**Action item**: Look through the listing below and report the lines that have the word "butt" in them.

**Provided information**:
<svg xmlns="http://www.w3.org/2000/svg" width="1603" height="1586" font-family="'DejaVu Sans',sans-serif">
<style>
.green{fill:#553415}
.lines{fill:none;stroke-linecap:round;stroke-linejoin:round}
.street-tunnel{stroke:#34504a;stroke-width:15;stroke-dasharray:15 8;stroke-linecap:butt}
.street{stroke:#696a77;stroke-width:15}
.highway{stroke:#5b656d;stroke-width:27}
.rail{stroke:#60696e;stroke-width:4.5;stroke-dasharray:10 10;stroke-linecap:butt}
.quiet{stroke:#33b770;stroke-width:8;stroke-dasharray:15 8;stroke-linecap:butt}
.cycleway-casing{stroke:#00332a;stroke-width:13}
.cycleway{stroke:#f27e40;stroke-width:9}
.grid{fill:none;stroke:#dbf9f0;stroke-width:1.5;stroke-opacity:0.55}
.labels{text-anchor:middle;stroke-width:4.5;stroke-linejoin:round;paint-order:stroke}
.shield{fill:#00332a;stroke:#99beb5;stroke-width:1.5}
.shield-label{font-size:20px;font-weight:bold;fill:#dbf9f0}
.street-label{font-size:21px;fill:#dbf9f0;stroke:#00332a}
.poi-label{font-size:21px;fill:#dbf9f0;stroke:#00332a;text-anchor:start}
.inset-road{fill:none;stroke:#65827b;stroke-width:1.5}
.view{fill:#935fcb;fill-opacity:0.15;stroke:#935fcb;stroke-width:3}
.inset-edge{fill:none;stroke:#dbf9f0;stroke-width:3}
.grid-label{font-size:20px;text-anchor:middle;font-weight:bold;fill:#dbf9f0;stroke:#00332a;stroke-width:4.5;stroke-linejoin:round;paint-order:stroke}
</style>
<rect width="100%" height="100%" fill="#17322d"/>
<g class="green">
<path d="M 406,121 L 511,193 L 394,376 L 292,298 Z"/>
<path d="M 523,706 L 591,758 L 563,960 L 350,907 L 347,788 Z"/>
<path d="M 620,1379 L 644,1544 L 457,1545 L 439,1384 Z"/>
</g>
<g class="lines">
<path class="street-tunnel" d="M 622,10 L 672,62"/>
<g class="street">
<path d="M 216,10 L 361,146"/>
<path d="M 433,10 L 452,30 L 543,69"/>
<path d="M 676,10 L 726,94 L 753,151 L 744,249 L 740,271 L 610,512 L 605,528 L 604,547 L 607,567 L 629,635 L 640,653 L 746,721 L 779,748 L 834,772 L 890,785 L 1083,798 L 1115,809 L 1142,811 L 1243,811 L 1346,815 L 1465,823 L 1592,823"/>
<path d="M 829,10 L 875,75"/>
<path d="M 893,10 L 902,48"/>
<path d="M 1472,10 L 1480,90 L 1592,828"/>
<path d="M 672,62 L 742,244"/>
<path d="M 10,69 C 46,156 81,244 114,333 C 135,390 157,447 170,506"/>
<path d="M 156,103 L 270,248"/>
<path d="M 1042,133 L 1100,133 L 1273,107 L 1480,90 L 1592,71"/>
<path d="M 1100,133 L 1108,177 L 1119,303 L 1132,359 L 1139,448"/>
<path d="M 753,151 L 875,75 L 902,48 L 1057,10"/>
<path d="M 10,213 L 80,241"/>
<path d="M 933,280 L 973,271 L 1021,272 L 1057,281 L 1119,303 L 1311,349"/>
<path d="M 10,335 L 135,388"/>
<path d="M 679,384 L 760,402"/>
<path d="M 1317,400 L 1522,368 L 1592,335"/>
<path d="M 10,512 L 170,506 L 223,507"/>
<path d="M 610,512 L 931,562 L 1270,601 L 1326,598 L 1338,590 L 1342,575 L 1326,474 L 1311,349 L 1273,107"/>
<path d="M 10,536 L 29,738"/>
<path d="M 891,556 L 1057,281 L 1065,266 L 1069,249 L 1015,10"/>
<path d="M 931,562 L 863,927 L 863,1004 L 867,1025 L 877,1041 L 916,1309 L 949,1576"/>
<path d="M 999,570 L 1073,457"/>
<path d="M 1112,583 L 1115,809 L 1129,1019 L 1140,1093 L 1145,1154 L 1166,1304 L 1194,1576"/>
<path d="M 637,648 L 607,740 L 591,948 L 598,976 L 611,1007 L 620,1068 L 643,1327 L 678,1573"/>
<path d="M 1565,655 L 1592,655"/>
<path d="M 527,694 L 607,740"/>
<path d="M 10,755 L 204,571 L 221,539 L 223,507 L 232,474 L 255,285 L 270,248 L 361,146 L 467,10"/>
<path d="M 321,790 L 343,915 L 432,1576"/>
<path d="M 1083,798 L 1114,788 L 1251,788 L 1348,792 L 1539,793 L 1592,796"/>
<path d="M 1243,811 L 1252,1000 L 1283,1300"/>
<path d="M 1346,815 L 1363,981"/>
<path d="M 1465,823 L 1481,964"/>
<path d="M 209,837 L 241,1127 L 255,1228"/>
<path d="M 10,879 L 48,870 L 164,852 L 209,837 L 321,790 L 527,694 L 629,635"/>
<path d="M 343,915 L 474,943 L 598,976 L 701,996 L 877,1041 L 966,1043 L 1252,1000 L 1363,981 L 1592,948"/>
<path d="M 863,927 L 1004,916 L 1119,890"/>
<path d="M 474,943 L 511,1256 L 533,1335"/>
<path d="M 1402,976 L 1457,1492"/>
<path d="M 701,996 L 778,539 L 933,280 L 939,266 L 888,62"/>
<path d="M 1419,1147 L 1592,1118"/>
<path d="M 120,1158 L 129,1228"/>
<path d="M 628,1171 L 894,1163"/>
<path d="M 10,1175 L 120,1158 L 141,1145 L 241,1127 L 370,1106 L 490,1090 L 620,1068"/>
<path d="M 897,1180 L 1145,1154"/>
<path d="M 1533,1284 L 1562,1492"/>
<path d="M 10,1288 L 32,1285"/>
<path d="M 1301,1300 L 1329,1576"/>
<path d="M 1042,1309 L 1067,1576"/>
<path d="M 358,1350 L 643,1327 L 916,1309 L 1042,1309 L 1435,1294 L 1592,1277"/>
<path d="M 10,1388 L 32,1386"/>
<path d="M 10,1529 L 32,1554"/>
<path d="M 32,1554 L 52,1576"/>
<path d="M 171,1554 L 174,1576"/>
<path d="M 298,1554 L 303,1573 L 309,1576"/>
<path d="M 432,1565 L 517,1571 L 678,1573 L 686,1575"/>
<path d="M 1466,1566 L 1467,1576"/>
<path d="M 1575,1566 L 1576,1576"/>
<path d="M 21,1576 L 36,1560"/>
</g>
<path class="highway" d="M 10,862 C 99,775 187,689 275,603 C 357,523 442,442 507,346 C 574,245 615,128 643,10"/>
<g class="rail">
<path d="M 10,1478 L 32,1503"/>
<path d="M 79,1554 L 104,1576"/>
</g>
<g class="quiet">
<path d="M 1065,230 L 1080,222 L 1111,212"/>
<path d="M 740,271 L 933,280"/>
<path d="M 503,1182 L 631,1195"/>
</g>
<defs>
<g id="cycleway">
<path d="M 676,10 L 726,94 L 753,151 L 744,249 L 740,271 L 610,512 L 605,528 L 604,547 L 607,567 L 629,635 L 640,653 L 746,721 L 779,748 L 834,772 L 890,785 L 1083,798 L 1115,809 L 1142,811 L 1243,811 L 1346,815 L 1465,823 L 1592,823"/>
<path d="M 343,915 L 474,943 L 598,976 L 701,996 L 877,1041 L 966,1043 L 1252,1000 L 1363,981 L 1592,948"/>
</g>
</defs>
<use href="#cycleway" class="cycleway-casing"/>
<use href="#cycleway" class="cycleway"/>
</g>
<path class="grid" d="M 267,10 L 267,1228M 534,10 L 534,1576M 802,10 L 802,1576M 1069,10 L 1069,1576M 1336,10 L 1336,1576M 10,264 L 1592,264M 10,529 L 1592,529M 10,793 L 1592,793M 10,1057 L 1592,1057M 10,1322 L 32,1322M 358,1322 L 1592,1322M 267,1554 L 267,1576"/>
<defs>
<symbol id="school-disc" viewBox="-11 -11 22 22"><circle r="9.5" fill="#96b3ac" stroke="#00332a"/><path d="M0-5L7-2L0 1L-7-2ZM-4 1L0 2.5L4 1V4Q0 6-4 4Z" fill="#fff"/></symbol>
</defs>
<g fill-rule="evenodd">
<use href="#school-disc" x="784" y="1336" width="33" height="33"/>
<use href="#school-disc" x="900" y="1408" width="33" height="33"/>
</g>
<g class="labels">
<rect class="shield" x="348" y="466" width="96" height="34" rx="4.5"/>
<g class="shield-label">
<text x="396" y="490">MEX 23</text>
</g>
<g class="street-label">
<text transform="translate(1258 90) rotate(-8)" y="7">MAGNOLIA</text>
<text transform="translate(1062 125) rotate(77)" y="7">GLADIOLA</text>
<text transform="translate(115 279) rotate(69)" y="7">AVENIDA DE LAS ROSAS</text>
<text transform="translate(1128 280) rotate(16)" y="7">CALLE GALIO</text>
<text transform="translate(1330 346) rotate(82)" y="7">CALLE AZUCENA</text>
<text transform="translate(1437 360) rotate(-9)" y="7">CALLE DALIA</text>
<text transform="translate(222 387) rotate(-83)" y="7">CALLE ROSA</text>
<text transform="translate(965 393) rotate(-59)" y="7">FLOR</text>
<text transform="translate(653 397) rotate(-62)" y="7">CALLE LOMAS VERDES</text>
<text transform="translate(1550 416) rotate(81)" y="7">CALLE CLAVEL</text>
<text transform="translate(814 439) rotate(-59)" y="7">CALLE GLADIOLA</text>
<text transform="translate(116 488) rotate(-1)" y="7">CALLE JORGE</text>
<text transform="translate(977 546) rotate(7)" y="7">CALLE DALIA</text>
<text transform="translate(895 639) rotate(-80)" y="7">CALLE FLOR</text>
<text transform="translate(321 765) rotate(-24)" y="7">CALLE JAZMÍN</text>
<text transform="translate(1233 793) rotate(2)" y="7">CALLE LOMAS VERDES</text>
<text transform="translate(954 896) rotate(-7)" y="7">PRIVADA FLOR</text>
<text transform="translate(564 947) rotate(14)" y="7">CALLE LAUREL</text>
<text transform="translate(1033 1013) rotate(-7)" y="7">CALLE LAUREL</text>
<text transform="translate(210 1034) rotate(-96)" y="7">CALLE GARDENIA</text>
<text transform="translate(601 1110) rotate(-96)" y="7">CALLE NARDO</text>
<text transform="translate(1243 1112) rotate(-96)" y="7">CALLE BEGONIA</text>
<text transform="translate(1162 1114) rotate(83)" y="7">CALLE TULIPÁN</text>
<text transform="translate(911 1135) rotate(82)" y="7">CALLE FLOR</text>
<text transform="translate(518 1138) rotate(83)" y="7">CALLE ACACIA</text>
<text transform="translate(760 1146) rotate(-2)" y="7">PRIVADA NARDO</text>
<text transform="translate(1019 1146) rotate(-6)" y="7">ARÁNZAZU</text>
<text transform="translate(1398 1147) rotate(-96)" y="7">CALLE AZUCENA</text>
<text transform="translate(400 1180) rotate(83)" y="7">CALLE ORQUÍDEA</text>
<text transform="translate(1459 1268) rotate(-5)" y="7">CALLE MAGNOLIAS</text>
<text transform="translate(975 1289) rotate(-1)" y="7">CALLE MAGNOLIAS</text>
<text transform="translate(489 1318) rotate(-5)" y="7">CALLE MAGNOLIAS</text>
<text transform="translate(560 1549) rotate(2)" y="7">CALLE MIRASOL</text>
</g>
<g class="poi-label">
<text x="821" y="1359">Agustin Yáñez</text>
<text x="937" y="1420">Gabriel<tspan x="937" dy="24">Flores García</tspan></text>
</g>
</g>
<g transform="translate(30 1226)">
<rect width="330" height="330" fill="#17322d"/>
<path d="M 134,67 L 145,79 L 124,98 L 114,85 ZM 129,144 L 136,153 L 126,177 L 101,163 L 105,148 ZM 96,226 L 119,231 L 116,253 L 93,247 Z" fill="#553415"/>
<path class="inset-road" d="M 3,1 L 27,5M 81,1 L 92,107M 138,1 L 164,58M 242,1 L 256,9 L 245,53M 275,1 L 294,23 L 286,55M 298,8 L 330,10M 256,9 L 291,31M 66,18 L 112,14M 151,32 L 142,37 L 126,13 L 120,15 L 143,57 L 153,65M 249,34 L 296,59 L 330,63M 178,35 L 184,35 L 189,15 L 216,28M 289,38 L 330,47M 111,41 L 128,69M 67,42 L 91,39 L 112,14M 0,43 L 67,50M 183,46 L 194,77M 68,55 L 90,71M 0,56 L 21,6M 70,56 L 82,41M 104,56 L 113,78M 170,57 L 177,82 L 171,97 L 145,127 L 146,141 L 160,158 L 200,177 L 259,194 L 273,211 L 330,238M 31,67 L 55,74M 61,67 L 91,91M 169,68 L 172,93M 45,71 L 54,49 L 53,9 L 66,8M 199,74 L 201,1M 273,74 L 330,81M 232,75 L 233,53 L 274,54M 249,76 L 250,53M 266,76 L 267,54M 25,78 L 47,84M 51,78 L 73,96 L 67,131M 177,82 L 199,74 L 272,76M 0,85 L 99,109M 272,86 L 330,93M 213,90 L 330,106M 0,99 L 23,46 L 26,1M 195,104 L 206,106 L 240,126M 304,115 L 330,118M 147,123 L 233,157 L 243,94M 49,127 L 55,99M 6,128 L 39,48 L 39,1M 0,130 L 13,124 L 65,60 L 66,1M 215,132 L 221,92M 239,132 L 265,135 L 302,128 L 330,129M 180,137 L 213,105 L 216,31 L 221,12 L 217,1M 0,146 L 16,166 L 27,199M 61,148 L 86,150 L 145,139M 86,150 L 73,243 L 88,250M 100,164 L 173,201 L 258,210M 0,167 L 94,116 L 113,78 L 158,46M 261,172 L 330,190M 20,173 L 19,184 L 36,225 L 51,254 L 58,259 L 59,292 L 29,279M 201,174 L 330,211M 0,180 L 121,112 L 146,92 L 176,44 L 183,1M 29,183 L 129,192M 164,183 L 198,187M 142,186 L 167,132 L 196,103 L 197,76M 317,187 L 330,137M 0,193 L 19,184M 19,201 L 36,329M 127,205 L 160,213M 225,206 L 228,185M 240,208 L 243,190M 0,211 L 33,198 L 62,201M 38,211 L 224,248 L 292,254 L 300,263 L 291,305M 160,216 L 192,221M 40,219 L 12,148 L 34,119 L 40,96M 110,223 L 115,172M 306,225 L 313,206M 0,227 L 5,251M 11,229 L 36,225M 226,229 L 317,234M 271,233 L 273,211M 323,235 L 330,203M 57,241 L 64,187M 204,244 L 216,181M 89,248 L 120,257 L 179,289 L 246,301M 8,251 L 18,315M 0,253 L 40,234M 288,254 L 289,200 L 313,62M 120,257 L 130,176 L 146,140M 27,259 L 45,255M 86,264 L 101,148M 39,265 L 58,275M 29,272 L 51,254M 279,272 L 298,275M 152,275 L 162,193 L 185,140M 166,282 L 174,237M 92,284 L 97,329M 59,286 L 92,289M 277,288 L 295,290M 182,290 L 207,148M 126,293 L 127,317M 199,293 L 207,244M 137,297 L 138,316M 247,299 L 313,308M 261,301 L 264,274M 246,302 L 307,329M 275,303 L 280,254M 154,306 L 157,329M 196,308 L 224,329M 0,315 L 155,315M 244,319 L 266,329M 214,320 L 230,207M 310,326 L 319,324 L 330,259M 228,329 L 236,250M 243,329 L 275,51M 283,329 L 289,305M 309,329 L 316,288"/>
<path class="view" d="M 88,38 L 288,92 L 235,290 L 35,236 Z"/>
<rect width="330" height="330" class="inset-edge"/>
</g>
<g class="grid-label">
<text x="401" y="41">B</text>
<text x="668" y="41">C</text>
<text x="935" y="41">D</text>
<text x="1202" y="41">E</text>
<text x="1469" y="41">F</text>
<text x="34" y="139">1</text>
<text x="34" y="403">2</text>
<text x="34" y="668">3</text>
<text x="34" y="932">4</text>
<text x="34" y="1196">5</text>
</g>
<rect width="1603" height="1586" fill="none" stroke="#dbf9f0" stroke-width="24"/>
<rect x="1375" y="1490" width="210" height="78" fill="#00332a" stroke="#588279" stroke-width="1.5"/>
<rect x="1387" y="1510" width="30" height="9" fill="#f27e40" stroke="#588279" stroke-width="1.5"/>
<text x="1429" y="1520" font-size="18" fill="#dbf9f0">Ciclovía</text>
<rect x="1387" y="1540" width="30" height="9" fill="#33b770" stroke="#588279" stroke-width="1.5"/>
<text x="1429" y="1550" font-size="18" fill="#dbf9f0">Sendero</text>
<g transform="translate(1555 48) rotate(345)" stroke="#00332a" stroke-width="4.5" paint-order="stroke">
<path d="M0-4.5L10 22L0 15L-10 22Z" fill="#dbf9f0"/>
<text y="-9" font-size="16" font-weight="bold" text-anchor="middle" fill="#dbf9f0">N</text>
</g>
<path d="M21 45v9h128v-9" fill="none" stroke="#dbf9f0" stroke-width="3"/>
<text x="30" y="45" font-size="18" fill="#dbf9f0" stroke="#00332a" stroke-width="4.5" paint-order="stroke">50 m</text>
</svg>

**Your response**:
.street-tunnel{stroke:#34504a;stroke-width:15;stroke-dasharray:15 8;stroke-linecap:butt}
.rail{stroke:#60696e;stroke-width:4.5;stroke-dasharray:10 10;stroke-linecap:butt}
.quiet{stroke:#33b770;stroke-width:8;stroke-dasharray:15 8;stroke-linecap:butt}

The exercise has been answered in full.